Welcome to the first of (hopefully) many posts on Child Development and Learning in today’s world. I’m Adam Hicks.
With the first post on this blog, I’d like to introduce you to my personal philosophy on Education, Child Development, and Learning. But before we begin, a disclaimer: I am just beginning the Master of Arts in Teaching Program at the University of Central Arkansas. My undergraduate degree is in Chemistry. I’ve never taught a class. But I’ll be teaching chemistry this fall to 10th, 11th, and 12th graders, so I would appreciate your prayers 🙂
So now that the disclaimer is done, back to my philosophy. It’s quite simple, really. I believe that we’re born, we learn, and then we die. We learn from the moment we’re born, to the moment we die, and maybe even after that (I’ll save that for another post). I believe that the human brain is the most amazing thing that has ever developed. From even before we’re born, our brains are working and taking in information, as shown by research of newborn children recognizing their mother’s voice (DeCasper & Spence, 1986). At birth, our brains are sponges for information. That being said, I believe that our genetics and the environment into which we are born determine the shape and effectiveness of that sponge. I can’t say that I favor either of the tabula rasa or innate goodness views, because of what we have learned since their inceptions, in regards to genetics and child behavior. But I can say that I believe that parts of a child’s mind and abilities are blank slates, so to speak, and that every child has parts of themselves that are innately good. A child’s genetics have yet to be proven to determine what language they will learn best, and why would that be, if not that this part of a child’s “tablet” is blank. My reasons for believing parts of children to be innately good are mainly religious, but there do exist those who believe that most children innately develop empathy and want to love and be loved, which are qualities that the majority of society considers to be “good”.
From my earlier mention of our brains and their ability to handle information, you may have guessed that this is how I view learning – as a constant process of our brains receiving, assessing, organizing, storing, using, recalling, and distributing information. And you’d be right. Robert Siegler (2006), a leading expert on children’s information processing, would support a view such as mine. But I don’t believe it’s merely the information being processed that develops us cognitively. It’s the development of that brain (that brain which I love) that gives us the abilities to learn and experience life in new and more complex ways. Piaget’s theory of the four stages of cognitive development (Piaget, 1954) support my belief that as we age, and as the various lobes and parts of our brains develop, our brains become capable of more than what they were capable of previously. A personal experience was my own (self theorized) frontal lobe development that seemingly occurred in my mid- to late-20s. Before that time, planning, list-making, and evaluating long-term consequences were not things that my brain seemed to want, much less need, to do. But at the age of 27, I found myself making lists of things I wanted to get done. I found myself planning my weekend get-togethers with friends and family. I found myself evaluating the consequences of decisions (that I won’t go into on this post) like I had never considered before. And it didn’t feel so much like a choice that I made to change my daily patterns of life. It felt like I was changing from the inside out. My thought patterns were changing the way that I lived.
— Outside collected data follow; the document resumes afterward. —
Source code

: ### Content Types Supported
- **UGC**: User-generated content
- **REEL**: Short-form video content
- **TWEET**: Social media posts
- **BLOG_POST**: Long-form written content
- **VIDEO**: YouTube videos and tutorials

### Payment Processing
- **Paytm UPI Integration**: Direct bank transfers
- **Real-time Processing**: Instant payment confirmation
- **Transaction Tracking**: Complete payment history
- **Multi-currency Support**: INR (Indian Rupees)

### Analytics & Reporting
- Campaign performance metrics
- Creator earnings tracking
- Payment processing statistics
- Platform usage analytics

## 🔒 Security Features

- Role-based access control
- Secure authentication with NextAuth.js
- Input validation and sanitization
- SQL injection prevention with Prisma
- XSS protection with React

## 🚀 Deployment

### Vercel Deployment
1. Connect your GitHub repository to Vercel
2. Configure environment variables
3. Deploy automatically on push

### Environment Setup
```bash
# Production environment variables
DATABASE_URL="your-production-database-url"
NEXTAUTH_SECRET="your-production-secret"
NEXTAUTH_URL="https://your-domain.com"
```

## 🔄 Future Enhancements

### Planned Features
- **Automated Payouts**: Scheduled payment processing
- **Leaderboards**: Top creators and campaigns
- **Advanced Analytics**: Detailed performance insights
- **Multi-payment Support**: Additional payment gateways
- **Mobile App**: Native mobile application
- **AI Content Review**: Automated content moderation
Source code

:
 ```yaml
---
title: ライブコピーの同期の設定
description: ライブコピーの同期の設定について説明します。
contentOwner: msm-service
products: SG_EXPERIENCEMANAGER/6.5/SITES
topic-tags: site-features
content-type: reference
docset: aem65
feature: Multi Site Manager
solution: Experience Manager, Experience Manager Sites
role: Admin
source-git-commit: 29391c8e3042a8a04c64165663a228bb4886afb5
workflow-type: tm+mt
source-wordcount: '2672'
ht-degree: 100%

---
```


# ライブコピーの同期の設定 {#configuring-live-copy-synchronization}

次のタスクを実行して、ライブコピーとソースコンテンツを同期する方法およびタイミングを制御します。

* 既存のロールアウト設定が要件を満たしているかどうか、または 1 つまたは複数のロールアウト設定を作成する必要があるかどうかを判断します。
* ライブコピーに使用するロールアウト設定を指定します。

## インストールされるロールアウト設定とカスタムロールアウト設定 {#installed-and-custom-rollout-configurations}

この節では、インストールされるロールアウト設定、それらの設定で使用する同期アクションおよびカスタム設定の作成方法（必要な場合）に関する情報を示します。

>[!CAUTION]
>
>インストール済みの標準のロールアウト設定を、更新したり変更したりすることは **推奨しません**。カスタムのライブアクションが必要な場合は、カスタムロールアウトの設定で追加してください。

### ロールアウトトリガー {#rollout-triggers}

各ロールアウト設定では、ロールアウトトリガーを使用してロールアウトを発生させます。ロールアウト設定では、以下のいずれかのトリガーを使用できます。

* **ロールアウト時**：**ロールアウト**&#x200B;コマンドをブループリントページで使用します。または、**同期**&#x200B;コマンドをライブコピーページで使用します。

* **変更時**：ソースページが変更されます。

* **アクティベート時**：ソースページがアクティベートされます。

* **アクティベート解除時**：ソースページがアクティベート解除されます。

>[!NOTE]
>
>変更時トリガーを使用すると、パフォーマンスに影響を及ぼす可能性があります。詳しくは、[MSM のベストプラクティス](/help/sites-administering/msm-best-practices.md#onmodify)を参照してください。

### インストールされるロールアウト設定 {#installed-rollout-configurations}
But along with the abilities of our individual brains, I believe that our physical, social, and mental development are paramount in the learning process. It’s our genetic material, in combination with our environment, that shapes our physical development. And it’s that physical development that gives us the tools we need to put ourselves in the right environment for learning. Our environment, or the social setting we find ourselves in, can make or break learning. If you live in an environment where violence reigns, or where education is considered irrelevant or unnecessary, or where you are cut off from those who know more than you, or where you have no access to materials that can increase your knowledge of the world, LEARNING IS NOT HAPPENING. No matter how adept your brain, or how developed your body, if you do not have a way to be introduced to new information, you are not learning. Unless presented with an alternative, be it real or imaginary, you cannot even learn what type of situation you are experiencing. If all you know is violence, it’s not violence. It’s just what is. Lev Vygotsky’s theory that knowledge is situated and collaborative supports this view (Gauvain & Parke, 2010). A child’s home life is what it is – most of the time, as educators, we won’t have an opportunity to do much about that. But, as educators, I believe we have the honorable responsibility of offering children the opportunity and motivation to learn. We provide the sociocultural context that allows and/or empowers a child to embrace their scientific abilities, or discover their creative writing style, or even to realize their potential to change the world.
Piaget, J. (1954). The construction of reality in the child. New York: Basic Books.
DeCasper, A. J., & Spence, M. J. (1986). Prenatal maternal speech influences newborn’s perception of speech sounds. Infant Behavior and Development, 9, 133-150.
Siegler, R. S. (2006). Microgenetic analysis of learning. In W. Damon & R. Lerner (Eds.), Handbook of child psychology (6th ed.). New York: Wiley.
Gauvain, M., & Parke, R. D. (2010). Socialization. In M. H. Bornstein (Eds.). Encyclopedia of infant and early childhood development. Oxford, UK: Elsevier.